An aide named Venable reports confusion in Ewell’s camp because Ewell is indecisive and defers too much to Early. Venable tells Lee that Early and Ewell moved too late, not long before Longstreet had finished his attack.
Lee makes his decision. He will attack. He plans to use Longstreet and Pickett’s forces to attack the center of the Union line and split the enemy in two, and send Stuart’s cavalry at the rear to complete what he hopes will be a rout.
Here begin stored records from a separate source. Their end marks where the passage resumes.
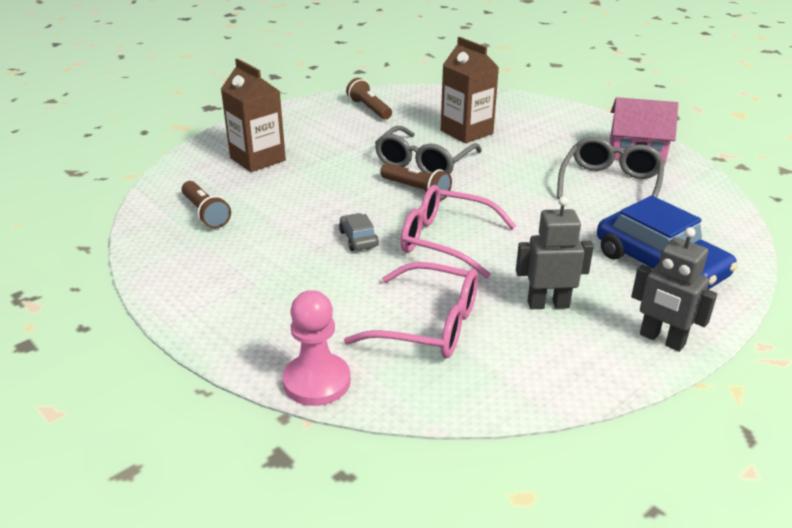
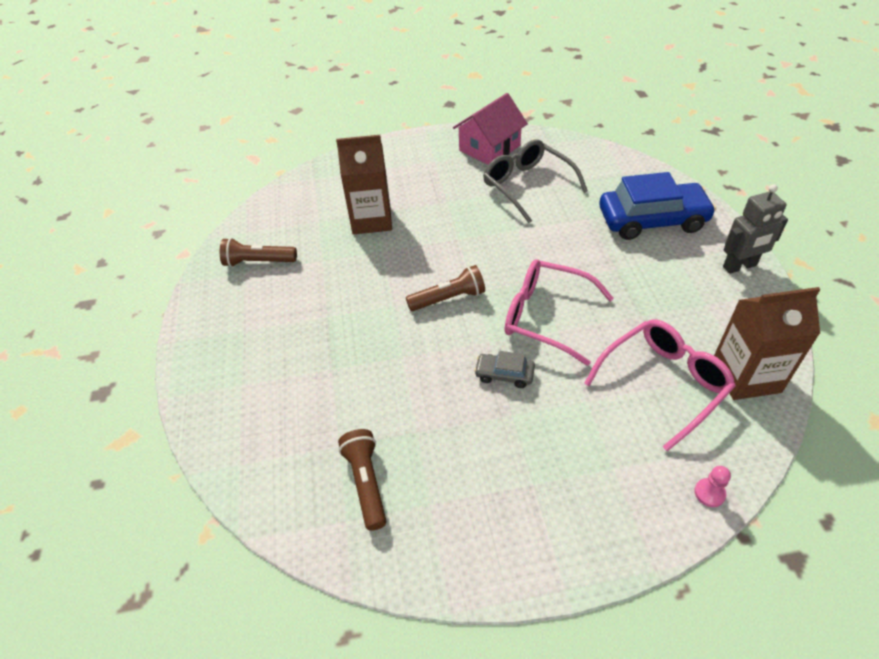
camera: 55 degrees left, 15 degrees up
brown flashlight [182,181,231,229] -> brown flashlight turned 105 degrees counterclockwise [338,429,386,531]
brown carton [221,58,286,172] -> brown carton moved to [714,287,821,400]
pink pawn [283,290,350,406] -> pink pawn [694,466,731,507], size x0.47
grey glasses [375,126,482,174] -> none
pink glasses [401,185,516,278] -> pink glasses turned 60 degrees clockwise [505,259,614,366]
grey robot [516,196,594,309] -> none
Analysis, July 2, 1863: Chapters 5-6
Chapter 5 reveals the difficult position Longstreet is in. He insisted to Hood, as he had to do, that Lee’s orders be followed, and as a result, Hood took catastrophic casualties. Now Longstreet learns that officers in the Hood camp blame him for the order to attack. No one even thinks of blaming Lee; his stature is too great. Longstreet realizes that “the Old Man is becoming untouchable” (p. 255). Longstreet’s relationship with Lee is one of the most interesting aspects of the novel. Longstreet has profound disagreements with him over tactics, but his feelings for Lee are nonetheless warm, even reverential in some ways. It is as if he is in awe of Lee. He feels constrained in Lee’s presence and does not speak his mind easily, “the right words would not come” (p. 261). But when he is out of Lee’s physical presence, and is riding with Fremantle, his frustration with Lee comes out in a rush. It becomes clear that he does not think much of Lee’s much-vaunted tactical brilliance.
For his part, Lee comes across as a dignified, almost mystical figure, never complaining, gentle with his men and revered by them, but at least when seen through Longstreet’s eyes at this moment he is a man who is unwilling to face the scale of the setback his forces suffered on the second day of the battle. Lee always listens respectfully to Longstreet but does not take his advice. He is emerging as a tragic figure, dealing with declining health, occasionally haunted by thoughts of death, and yet still with something indomitable about him.